Some of the coolest features of the Itanium are also some of the reasons why a lot of people don't want to use it. The EPIC ISA, for example. It was designed ( along w/ the physical hardware ) to expose a lot of the internal workings of the processor to the user. But rather than recompile and re-optimize their code, people would rather bitch about migration. That's fine for workstations and servers, but in an HPC environment, you want the nifty features, you want to occasionally hand-tune code segments in assembler, etc.
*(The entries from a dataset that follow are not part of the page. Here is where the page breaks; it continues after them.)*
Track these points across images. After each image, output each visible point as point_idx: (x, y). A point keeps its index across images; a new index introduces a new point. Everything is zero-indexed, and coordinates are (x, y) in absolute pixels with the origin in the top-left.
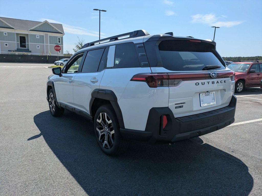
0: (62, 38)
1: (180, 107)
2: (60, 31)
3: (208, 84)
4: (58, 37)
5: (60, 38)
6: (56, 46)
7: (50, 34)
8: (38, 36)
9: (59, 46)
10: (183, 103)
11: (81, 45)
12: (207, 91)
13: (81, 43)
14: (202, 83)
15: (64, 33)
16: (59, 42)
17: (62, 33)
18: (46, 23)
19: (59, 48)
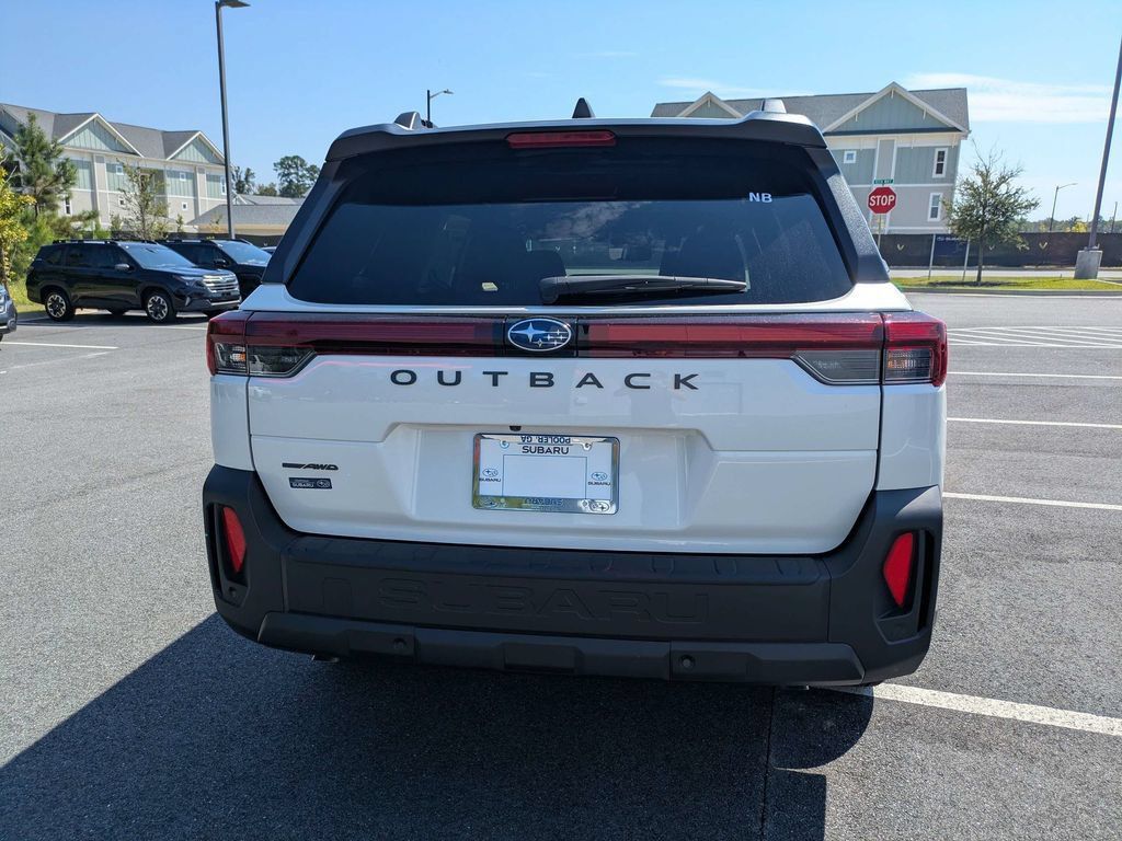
0: (955, 151)
1: (316, 483)
2: (950, 121)
3: (495, 383)
4: (937, 150)
5: (946, 150)
6: (878, 192)
7: (902, 141)
8: (852, 155)
9: (888, 192)
10: (329, 468)
11: (982, 174)
12: (512, 428)
13: (983, 169)
14: (440, 374)
15: (967, 127)
16: (939, 170)
17: (959, 127)
18: (894, 94)
19: (890, 199)
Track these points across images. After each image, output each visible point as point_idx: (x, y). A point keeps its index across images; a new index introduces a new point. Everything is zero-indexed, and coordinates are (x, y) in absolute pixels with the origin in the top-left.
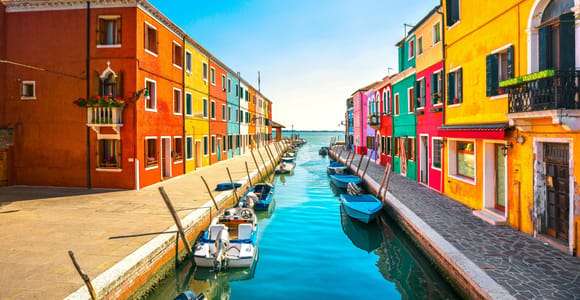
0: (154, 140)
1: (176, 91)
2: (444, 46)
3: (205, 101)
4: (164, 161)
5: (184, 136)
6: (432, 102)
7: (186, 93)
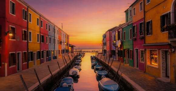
0: (14, 53)
1: (24, 31)
2: (144, 12)
3: (38, 35)
4: (18, 63)
5: (28, 51)
6: (139, 34)
7: (29, 31)
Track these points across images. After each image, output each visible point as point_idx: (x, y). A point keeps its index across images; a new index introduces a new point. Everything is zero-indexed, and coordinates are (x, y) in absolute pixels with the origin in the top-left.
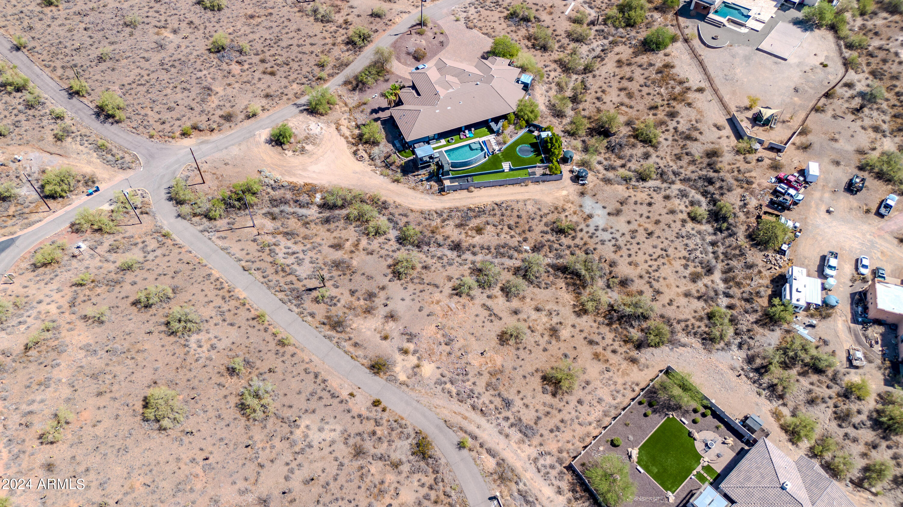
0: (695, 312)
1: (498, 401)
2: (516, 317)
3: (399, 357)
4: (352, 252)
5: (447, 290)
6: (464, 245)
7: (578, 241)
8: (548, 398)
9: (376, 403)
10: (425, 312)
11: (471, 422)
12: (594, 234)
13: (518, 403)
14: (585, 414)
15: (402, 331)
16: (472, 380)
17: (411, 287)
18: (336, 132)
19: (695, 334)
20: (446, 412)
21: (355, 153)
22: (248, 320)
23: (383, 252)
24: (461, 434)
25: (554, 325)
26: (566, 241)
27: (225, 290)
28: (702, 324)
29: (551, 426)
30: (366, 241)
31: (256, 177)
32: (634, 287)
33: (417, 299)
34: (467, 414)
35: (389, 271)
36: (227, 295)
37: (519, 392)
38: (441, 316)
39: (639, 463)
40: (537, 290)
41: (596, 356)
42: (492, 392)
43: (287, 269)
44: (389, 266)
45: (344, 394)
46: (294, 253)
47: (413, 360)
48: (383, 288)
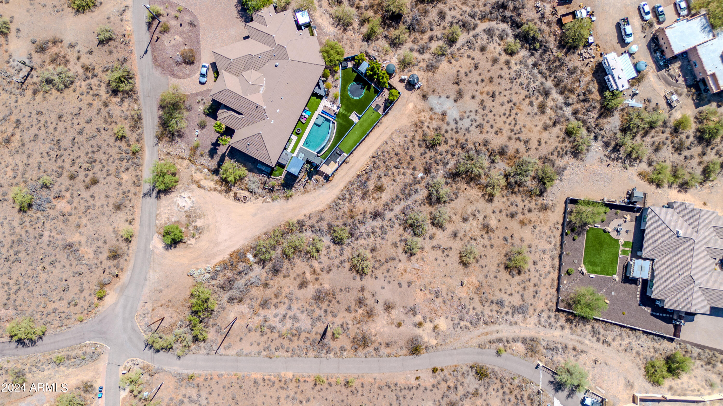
0: (558, 137)
1: (494, 307)
2: (458, 239)
3: (419, 331)
4: (317, 279)
5: (403, 257)
6: (380, 209)
7: (451, 142)
8: (518, 278)
9: (434, 370)
10: (405, 285)
11: (491, 333)
12: (457, 128)
13: (505, 297)
14: (543, 269)
15: (405, 312)
16: (471, 308)
17: (378, 273)
18: (202, 191)
19: (566, 153)
20: (474, 340)
21: (236, 198)
22: (313, 388)
23: (336, 262)
24: (494, 346)
25: (483, 222)
26: (442, 149)
27: (277, 382)
28: (567, 143)
29: (532, 294)
30: (316, 262)
31: (190, 281)
32: (511, 151)
33: (391, 280)
34: (486, 331)
35: (354, 273)
36: (282, 384)
37: (500, 290)
38: (416, 280)
39: (589, 272)
40: (453, 204)
41: (522, 223)
42: (487, 304)
43: (294, 332)
44: (350, 270)
45: (414, 382)
46: (285, 316)
47: (428, 326)
48: (363, 289)
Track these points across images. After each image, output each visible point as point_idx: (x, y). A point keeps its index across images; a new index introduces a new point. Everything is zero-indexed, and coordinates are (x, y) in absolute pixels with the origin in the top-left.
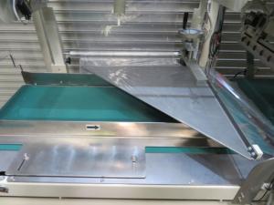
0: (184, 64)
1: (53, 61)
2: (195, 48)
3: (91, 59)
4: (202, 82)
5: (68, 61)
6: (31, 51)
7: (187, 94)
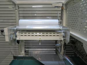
0: (57, 53)
1: (21, 52)
2: (59, 49)
3: (32, 51)
4: (62, 59)
5: (25, 52)
6: (16, 50)
7: (58, 63)
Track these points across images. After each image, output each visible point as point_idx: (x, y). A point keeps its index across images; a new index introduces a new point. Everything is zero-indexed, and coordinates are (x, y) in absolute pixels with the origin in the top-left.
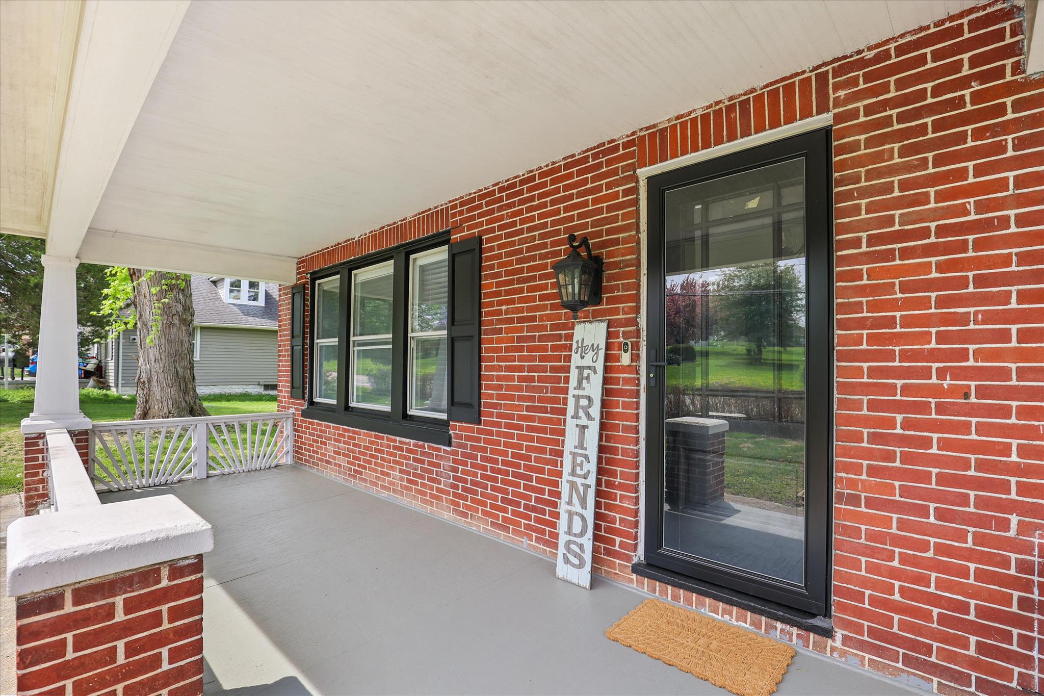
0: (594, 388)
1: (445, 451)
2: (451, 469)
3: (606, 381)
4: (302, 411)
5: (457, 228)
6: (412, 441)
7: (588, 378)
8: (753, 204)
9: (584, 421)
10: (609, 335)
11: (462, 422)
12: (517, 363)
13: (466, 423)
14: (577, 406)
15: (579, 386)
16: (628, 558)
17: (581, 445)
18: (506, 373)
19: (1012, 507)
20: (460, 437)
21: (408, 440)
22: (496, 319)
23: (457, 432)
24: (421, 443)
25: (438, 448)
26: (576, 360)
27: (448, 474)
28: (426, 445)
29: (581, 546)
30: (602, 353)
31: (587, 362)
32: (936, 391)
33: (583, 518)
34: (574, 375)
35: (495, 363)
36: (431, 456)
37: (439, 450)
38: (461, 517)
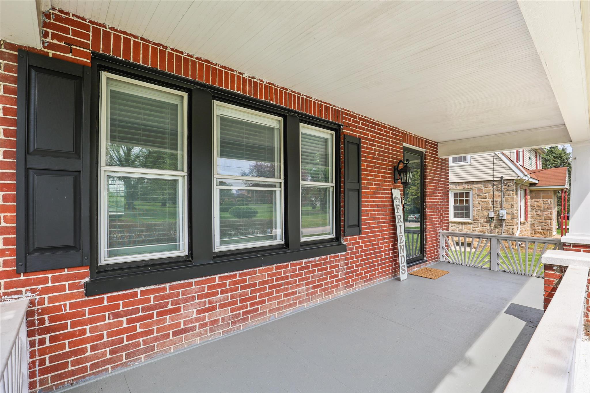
0: (401, 211)
1: (341, 256)
2: (344, 265)
4: (87, 285)
5: (347, 127)
6: (317, 258)
7: (399, 209)
9: (400, 223)
11: (351, 236)
12: (374, 204)
13: (353, 236)
14: (398, 219)
15: (397, 212)
17: (401, 232)
18: (371, 208)
20: (350, 244)
21: (313, 259)
22: (366, 183)
23: (348, 242)
24: (325, 257)
25: (337, 255)
26: (395, 202)
27: (343, 268)
28: (328, 256)
30: (400, 200)
31: (398, 202)
34: (395, 208)
35: (366, 204)
36: (332, 263)
37: (337, 256)
38: (349, 288)
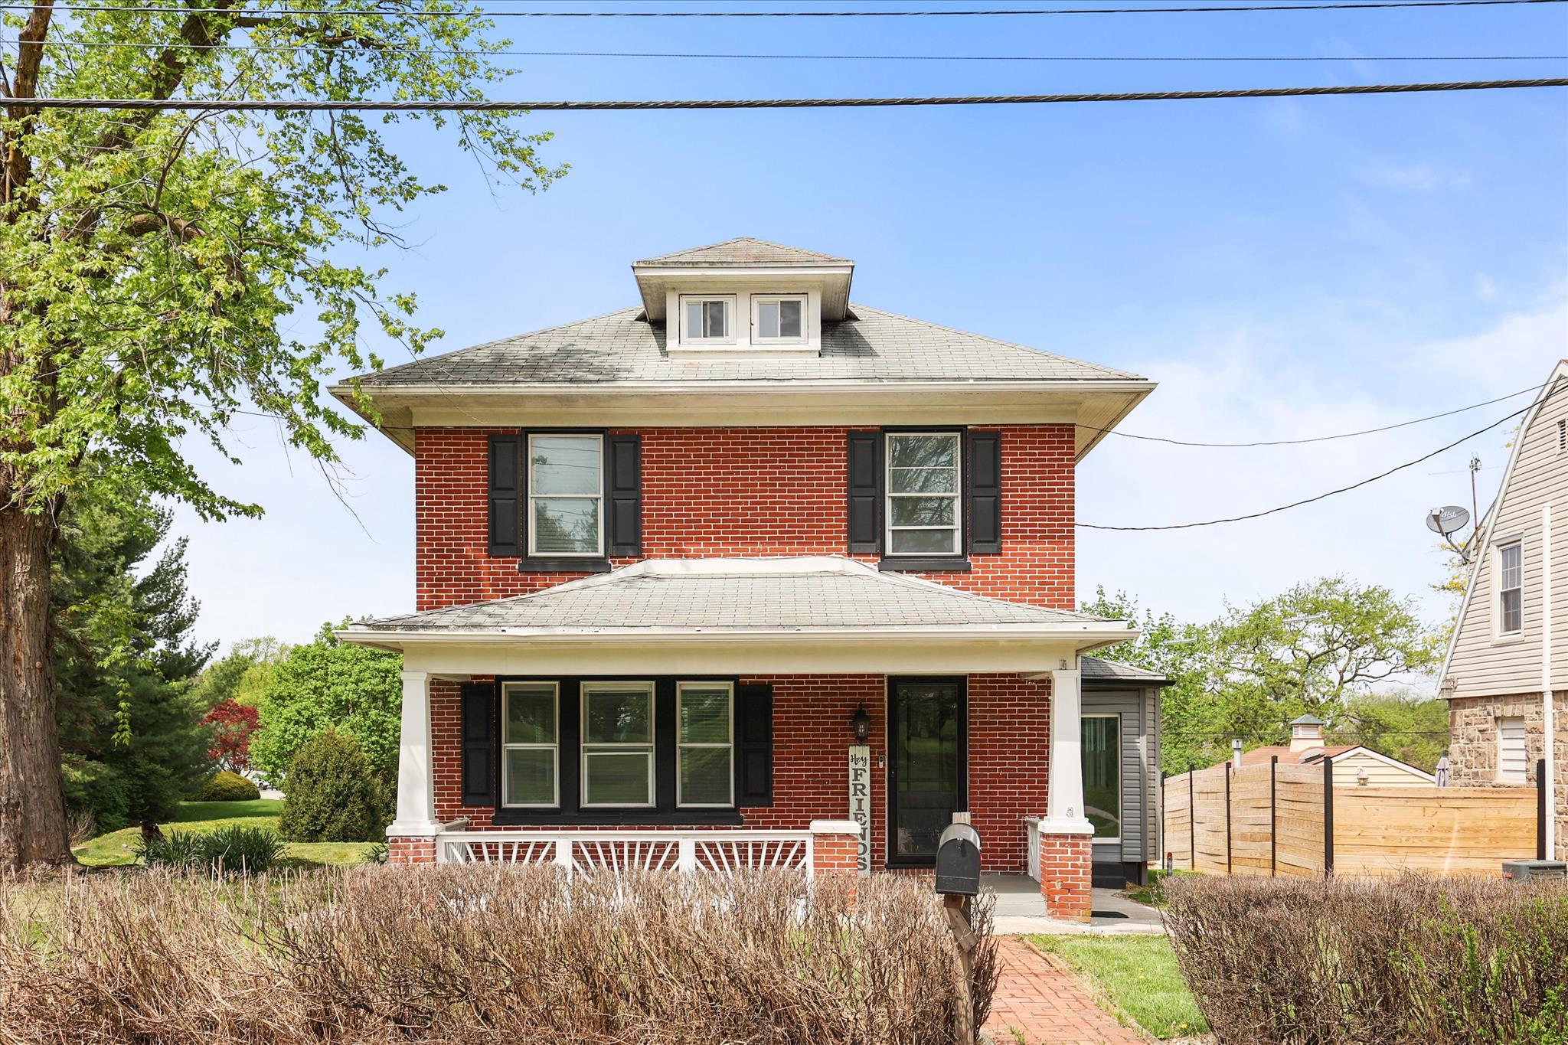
0: (866, 779)
3: (872, 776)
4: (491, 818)
6: (695, 826)
7: (861, 775)
8: (931, 695)
9: (861, 796)
10: (871, 753)
11: (753, 807)
12: (804, 767)
13: (757, 807)
14: (856, 789)
15: (856, 779)
16: (882, 863)
17: (860, 808)
19: (1017, 811)
20: (752, 817)
22: (786, 739)
23: (748, 814)
24: (706, 826)
26: (852, 765)
29: (864, 859)
30: (868, 762)
31: (860, 765)
32: (998, 776)
33: (864, 845)
34: (852, 774)
35: (785, 767)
Anyways, I'm not a fanboy ( well, maybe an AMD and MIPS fanboy ), just wanted to get in a few honest points before everyone started shooting holes in the Itanic.

--
PC moderators can suck my White pierced, tattooed dick. If you think pride == hate, s/dick/Aryan meat mallet/g.
Itanium vs Opteron by vlad_petric · 2004-05-13 16:25 · Score: 4, Insightful

Itanium's instruction set is actually a lot more geared towards scientific computing than server benchmarks. Scientific stuff usually is made of very regular code, that is quite easily schedullable by the compiler. Server stuff is generally memory-bound and very irregular, so the processor usually gets less than one instruction executed per cycle - bundling instructions (static schedulling by the compiler) is completely pointless.
"Big Iron" is a very vague term - server benchmarks behave very differently than scientific computation as far as performance is concerned; if you don't believe me I can easily point you to a couple of research papers analyzing them.
The humongous on-die caches makes the Itanium perform well on servers, and definitely not the instruction-set architecture. So "WAS DESIGNED FOR" is only 50% true.

--
The Raven
Re:Very great and all... by SuperQ · 2004-05-13 23:55 · Score: 4, Insightful

the problem is not that you couldn't get the processors, the problem is scale.

A system like this will use a high-speed interconnect, not gige. The popular choice right now is infiniband, and that stuff isn't cheap, and also has limits to the number of ports per IB switch. The system at LLNL has 4 procs per node, which reduces the number of IB switches involved. 5000 dual proc (you suggest 248 proc) machines would require 2500 IB ports, instead of 1024.

now if you considered the opteron 848 ($1300), in 8proc nodes, that would be something to think about, reduce the number of IB ports in half, and be able to double the processors.

the other consideration is also processor scale. the 27% per CPU is signifigant, because even with dual proc SMP, you loose some % of the CPU time. There was a posting on an article about how processors scale this way. I forget how the principle works.